● **Supplied data**:
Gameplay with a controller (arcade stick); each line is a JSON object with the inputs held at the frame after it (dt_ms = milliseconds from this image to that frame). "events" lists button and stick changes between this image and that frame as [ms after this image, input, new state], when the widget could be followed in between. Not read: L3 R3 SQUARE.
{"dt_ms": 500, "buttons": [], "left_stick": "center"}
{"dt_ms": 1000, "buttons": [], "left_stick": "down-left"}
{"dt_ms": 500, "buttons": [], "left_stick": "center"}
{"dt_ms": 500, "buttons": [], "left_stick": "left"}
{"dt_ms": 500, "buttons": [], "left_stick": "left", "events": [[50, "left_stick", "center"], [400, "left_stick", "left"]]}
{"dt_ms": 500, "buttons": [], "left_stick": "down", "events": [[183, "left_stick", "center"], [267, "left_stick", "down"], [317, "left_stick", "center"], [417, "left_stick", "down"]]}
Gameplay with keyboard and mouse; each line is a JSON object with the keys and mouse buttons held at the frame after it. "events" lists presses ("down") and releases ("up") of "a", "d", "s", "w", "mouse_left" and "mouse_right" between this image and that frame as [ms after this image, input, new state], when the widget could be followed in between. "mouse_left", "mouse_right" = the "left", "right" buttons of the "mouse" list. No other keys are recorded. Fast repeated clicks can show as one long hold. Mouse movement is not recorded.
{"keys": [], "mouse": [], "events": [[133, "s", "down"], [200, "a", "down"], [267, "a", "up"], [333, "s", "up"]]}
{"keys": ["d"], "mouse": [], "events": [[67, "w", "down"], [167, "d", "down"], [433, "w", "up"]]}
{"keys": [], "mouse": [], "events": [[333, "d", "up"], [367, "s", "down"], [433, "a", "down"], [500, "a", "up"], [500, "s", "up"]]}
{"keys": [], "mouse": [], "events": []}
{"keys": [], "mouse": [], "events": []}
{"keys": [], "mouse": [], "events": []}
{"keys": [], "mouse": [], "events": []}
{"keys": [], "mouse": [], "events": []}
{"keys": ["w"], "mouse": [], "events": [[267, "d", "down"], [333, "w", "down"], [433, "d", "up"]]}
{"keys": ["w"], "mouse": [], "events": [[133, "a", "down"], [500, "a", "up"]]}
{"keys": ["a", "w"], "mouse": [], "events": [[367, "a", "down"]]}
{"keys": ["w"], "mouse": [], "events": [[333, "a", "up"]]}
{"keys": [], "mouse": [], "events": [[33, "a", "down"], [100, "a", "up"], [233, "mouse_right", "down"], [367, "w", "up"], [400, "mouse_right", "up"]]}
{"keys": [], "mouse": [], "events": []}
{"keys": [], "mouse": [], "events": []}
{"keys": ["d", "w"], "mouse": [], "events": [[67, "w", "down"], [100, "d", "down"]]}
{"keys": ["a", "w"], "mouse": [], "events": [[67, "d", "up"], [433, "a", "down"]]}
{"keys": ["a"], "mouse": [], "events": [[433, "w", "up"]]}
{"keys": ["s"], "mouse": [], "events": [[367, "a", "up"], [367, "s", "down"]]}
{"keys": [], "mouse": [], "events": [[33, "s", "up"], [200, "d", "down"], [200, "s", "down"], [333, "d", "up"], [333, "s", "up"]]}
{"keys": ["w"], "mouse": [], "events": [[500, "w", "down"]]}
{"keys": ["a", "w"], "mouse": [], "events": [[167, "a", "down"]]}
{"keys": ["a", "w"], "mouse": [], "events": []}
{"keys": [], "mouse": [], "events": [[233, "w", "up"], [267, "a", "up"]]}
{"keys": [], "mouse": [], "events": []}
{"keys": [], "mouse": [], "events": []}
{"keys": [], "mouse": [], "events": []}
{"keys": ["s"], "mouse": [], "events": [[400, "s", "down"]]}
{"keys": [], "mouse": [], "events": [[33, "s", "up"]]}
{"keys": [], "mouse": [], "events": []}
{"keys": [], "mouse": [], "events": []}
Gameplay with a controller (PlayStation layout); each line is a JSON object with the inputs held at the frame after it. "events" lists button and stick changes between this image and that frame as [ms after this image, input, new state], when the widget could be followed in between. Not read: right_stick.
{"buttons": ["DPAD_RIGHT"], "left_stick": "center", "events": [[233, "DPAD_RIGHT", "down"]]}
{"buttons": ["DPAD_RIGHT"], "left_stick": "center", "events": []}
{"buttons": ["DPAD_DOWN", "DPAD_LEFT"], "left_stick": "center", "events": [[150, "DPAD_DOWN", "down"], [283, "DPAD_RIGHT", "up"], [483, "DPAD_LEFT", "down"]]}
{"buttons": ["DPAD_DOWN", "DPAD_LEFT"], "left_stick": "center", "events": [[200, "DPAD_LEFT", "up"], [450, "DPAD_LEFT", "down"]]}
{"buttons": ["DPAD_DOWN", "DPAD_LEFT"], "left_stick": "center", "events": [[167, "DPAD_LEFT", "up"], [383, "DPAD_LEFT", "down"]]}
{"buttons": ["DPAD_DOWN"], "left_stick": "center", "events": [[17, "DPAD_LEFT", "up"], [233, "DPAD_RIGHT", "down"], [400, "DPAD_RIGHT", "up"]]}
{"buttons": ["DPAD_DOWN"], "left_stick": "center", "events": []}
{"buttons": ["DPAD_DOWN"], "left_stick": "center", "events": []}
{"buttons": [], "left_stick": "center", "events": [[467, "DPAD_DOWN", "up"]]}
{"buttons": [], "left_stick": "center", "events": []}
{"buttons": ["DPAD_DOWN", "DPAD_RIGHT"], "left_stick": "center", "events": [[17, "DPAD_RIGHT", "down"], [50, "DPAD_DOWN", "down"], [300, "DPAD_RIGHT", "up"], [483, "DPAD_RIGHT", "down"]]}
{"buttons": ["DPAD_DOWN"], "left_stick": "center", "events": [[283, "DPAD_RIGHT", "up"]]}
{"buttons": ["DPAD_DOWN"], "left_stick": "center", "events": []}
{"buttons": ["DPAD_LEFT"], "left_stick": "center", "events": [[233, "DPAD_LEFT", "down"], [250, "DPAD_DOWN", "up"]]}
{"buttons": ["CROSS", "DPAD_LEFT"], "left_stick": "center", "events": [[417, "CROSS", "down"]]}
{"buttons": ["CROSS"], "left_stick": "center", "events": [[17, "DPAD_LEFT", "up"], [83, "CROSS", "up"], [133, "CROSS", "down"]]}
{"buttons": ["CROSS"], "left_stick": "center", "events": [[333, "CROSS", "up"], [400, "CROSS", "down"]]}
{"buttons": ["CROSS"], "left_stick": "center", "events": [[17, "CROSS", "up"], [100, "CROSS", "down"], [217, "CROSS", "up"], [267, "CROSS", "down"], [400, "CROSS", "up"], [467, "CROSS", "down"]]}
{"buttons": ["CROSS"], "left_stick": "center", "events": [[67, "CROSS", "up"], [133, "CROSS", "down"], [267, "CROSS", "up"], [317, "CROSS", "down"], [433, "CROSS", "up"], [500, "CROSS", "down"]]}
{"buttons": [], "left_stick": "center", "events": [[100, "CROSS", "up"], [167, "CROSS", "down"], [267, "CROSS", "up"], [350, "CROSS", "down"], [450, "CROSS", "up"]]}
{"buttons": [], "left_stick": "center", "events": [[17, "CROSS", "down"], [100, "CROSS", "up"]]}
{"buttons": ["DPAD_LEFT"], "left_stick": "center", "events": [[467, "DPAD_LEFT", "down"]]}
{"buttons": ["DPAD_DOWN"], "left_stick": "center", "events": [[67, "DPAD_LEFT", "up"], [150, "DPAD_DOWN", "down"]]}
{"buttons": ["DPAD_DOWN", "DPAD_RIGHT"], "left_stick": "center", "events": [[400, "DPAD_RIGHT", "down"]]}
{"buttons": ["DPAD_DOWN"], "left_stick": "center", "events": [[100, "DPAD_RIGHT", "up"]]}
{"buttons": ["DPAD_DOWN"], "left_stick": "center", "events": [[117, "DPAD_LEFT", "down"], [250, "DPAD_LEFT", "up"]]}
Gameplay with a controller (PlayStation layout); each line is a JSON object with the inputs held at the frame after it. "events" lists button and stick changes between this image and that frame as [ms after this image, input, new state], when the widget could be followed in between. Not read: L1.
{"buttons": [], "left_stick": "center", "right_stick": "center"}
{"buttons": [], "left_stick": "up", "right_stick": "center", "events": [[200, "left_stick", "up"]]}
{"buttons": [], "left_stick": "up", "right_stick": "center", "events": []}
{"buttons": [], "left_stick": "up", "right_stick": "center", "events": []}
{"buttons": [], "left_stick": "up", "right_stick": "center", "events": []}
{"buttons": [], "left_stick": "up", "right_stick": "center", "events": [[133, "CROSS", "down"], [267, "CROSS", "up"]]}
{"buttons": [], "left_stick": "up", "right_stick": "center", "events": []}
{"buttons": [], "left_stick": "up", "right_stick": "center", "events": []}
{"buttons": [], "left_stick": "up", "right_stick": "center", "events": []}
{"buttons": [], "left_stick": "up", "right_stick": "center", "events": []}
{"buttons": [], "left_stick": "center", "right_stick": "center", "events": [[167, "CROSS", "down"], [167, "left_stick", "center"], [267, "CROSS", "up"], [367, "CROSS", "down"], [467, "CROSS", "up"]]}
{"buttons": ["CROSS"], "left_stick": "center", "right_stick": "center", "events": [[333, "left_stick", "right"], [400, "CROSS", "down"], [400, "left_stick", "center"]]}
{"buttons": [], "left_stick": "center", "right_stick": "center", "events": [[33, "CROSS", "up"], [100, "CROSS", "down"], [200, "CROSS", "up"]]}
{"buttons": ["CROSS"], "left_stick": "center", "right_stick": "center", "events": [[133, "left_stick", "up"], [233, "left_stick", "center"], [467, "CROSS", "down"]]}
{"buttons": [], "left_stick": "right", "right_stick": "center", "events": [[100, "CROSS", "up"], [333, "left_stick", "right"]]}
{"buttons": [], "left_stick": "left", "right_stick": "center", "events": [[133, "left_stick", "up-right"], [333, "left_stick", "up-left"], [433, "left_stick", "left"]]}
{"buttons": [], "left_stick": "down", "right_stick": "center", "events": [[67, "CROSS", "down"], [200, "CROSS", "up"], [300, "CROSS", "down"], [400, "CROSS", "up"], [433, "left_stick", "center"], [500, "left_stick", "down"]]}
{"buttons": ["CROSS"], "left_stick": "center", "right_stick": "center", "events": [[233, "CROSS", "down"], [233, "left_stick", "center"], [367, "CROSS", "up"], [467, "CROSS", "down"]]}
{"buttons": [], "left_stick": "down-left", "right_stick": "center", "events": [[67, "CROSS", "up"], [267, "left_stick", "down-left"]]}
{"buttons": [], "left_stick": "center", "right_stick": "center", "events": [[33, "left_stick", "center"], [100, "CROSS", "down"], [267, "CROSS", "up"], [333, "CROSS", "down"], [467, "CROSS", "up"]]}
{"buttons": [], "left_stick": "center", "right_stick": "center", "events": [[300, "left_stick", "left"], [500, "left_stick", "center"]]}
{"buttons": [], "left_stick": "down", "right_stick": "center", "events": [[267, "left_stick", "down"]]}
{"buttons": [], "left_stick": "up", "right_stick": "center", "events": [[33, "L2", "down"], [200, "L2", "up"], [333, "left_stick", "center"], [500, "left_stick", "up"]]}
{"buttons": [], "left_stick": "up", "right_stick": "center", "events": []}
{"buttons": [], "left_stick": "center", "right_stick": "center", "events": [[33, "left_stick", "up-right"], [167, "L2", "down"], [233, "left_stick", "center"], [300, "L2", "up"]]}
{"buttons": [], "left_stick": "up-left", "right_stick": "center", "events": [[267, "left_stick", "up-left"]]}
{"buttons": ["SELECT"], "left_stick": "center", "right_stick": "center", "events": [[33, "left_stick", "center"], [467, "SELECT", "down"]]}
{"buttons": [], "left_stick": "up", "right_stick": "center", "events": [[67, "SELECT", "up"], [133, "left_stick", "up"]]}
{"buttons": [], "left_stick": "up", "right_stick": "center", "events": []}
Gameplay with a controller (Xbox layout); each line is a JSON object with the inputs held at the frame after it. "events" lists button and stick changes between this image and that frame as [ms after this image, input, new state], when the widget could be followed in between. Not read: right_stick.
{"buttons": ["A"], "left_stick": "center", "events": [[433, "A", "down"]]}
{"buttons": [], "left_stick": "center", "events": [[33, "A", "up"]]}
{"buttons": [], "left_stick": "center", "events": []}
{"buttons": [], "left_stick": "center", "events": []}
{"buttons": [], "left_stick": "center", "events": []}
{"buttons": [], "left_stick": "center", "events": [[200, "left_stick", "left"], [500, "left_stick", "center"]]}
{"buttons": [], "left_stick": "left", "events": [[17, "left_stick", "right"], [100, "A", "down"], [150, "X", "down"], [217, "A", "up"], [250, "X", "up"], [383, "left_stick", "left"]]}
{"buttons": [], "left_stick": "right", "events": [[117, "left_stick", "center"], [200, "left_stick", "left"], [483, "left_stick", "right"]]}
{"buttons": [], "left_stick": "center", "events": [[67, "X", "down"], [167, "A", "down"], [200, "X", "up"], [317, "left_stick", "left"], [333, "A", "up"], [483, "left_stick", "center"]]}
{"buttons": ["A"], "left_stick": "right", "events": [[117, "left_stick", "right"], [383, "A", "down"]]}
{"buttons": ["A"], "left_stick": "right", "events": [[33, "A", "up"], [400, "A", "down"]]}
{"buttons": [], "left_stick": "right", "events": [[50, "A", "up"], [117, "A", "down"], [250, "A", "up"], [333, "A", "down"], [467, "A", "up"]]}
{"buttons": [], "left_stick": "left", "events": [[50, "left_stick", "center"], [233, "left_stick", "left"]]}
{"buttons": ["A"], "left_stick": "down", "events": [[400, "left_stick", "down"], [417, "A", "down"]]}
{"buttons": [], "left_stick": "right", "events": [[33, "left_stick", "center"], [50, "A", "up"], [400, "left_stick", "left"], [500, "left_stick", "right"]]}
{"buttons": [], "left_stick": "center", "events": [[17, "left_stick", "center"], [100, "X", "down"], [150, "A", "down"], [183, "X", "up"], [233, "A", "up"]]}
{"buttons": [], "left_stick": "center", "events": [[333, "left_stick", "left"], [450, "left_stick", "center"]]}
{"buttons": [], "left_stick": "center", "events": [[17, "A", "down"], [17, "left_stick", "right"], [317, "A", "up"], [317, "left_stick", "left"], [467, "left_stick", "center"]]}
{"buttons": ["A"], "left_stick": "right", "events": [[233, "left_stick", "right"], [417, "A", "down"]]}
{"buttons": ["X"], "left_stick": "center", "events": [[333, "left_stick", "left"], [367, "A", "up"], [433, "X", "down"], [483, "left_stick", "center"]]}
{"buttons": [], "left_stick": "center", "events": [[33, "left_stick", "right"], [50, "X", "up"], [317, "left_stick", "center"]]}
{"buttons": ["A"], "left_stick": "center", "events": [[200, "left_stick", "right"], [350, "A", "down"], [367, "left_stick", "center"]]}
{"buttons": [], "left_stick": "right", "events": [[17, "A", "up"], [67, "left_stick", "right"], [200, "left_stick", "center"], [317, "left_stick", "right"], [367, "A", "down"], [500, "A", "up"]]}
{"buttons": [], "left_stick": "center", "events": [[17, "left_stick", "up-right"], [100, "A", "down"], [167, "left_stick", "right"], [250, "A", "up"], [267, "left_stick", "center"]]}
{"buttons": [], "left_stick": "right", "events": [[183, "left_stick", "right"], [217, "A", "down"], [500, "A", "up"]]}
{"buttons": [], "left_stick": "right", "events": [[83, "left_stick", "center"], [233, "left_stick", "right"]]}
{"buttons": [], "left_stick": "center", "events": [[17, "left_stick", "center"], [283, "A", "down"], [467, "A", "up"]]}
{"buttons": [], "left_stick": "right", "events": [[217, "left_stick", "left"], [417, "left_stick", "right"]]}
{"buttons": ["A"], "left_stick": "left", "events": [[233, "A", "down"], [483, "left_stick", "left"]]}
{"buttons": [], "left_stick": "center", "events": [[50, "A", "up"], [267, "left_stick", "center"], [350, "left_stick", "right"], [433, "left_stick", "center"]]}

● **Problem description**: After examining the listing, give only the count of lines holding the string "that".

● **Exercise output**: 5